_AIM OF THE EXERCISE:_
The records below hold a stretch from the line with "[598,121,669,133] mutation ->" through the line with "[510,346,522,358] A -> [142,867,170,881] An"; return exactly those lines, ends included, and nothing more.

##########

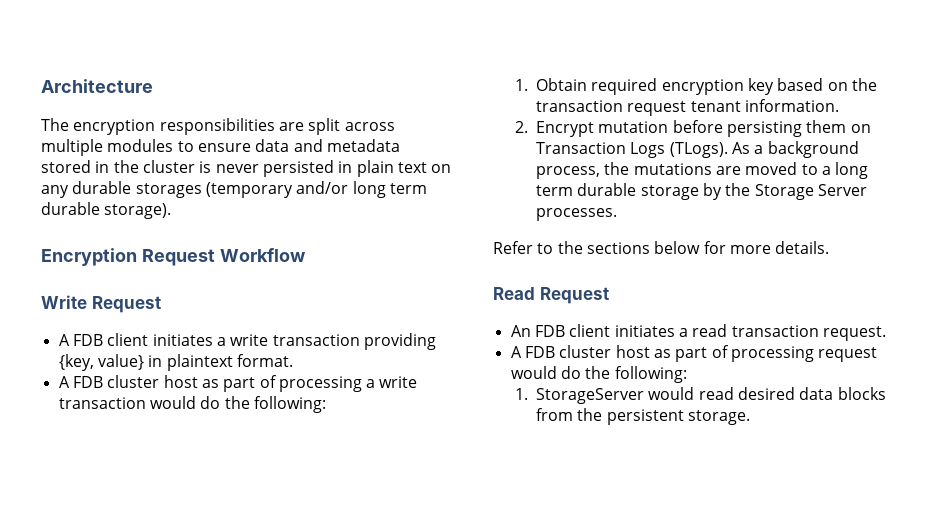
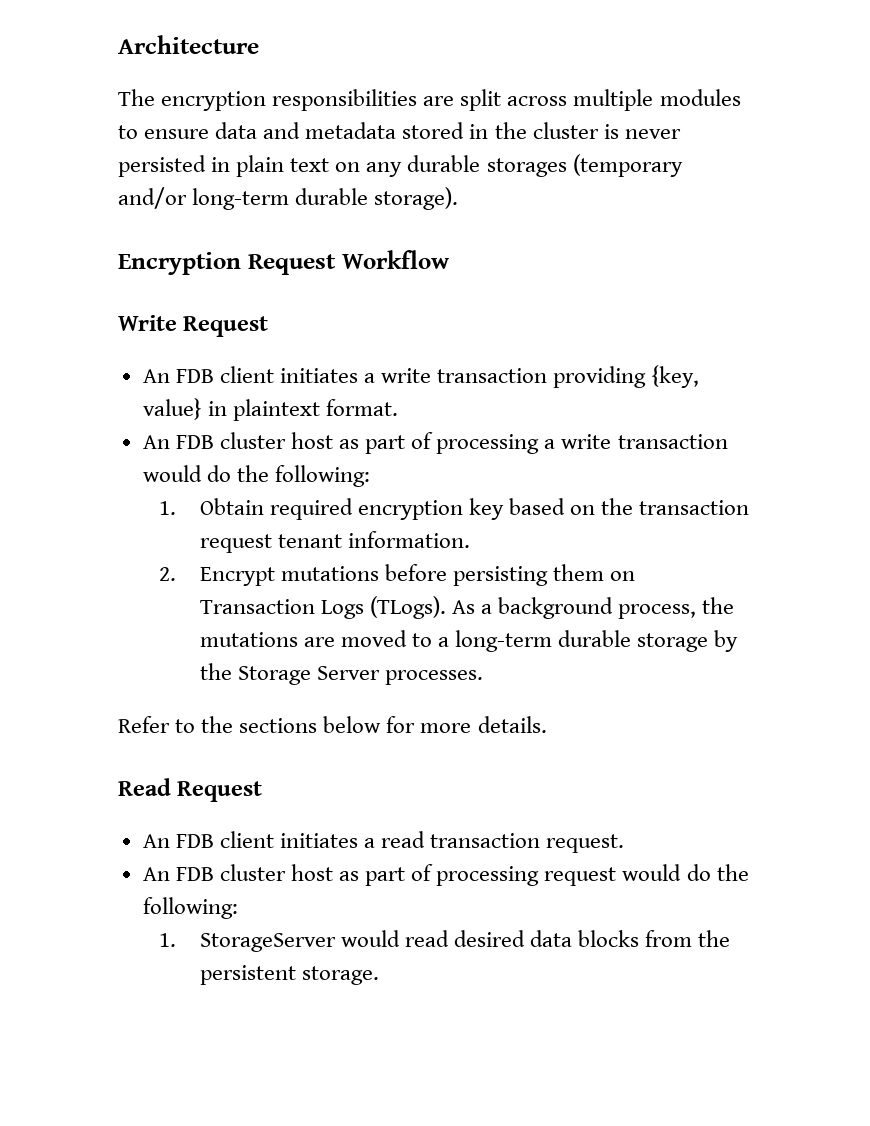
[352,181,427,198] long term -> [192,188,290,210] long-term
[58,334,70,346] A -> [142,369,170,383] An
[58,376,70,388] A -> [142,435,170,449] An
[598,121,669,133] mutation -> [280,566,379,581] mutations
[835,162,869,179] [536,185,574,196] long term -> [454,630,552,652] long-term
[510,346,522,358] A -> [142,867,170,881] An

##########

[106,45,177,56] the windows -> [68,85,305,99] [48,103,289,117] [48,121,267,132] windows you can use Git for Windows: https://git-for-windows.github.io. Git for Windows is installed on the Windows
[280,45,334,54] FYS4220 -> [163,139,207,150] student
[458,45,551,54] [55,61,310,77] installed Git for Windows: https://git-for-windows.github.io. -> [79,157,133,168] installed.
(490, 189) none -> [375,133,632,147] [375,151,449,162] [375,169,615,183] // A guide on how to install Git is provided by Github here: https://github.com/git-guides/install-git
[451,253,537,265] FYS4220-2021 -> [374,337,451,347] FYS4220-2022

##########

_TASK RESULT:_
[598,121,669,133] mutation -> [280,566,379,581] mutations
[835,162,869,179] [536,185,574,196] long term -> [454,630,552,652] long-term
[510,346,522,358] A -> [142,867,170,881] An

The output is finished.